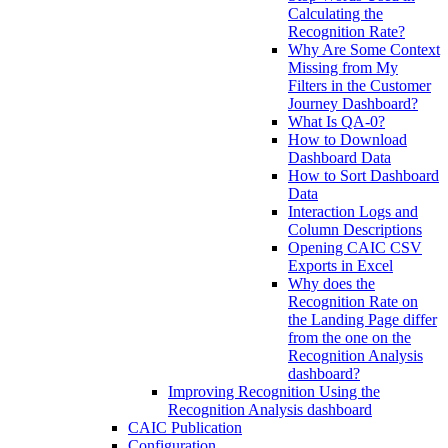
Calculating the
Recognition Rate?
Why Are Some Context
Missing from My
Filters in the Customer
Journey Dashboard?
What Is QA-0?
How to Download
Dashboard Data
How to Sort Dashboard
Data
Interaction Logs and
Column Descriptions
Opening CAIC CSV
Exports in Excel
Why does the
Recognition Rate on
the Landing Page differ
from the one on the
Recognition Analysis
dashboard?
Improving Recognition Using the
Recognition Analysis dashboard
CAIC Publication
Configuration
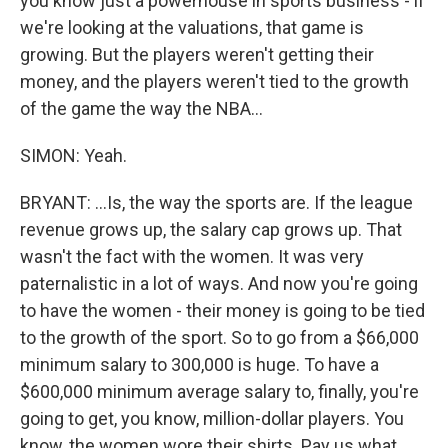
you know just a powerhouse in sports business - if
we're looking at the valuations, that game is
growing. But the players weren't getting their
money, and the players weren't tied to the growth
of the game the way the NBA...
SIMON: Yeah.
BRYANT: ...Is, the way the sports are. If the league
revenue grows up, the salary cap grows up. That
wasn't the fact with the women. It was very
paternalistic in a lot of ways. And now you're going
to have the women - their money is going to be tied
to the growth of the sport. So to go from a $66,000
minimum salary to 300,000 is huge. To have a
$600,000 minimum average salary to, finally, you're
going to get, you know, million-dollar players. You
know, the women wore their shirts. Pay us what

--------------------------------------------------

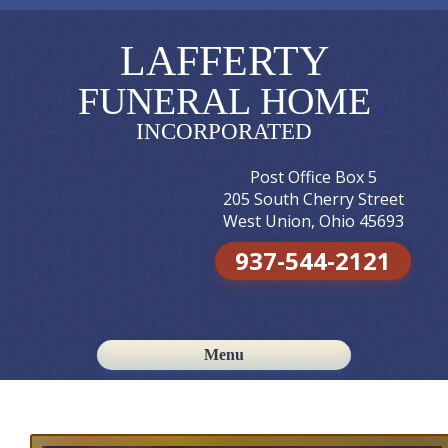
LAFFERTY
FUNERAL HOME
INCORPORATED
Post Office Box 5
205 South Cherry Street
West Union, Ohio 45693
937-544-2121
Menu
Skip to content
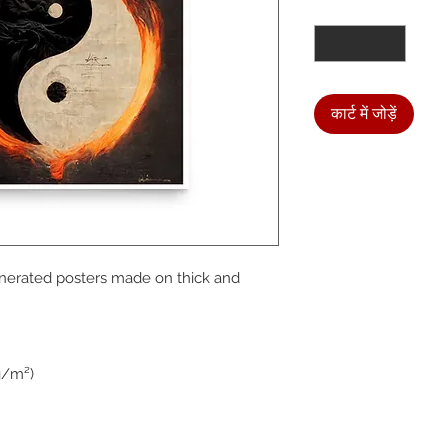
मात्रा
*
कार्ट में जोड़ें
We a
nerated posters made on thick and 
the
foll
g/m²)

--------------------------------------------------

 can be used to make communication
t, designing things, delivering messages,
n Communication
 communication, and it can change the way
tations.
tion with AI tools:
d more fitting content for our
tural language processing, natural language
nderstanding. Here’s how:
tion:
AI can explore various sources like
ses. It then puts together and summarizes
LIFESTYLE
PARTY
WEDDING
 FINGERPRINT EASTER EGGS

--------------------------------------------------

• _What the task requires_:
Copy out the lines running from the line with "Calculating the" to the line with "Configuration", both included, keeping each one the same as in the items.

• _Exercise response_:
Calculating the
Recognition Rate?
Why Are Some Context
Missing from My
Filters in the Customer
Journey Dashboard?
What Is QA-0?
How to Download
Dashboard Data
How to Sort Dashboard
Data
Interaction Logs and
Column Descriptions
Opening CAIC CSV
Exports in Excel
Why does the
Recognition Rate on
the Landing Page differ
from the one on the
Recognition Analysis
dashboard?
Improving Recognition Using the
Recognition Analysis dashboard
CAIC Publication
Configuration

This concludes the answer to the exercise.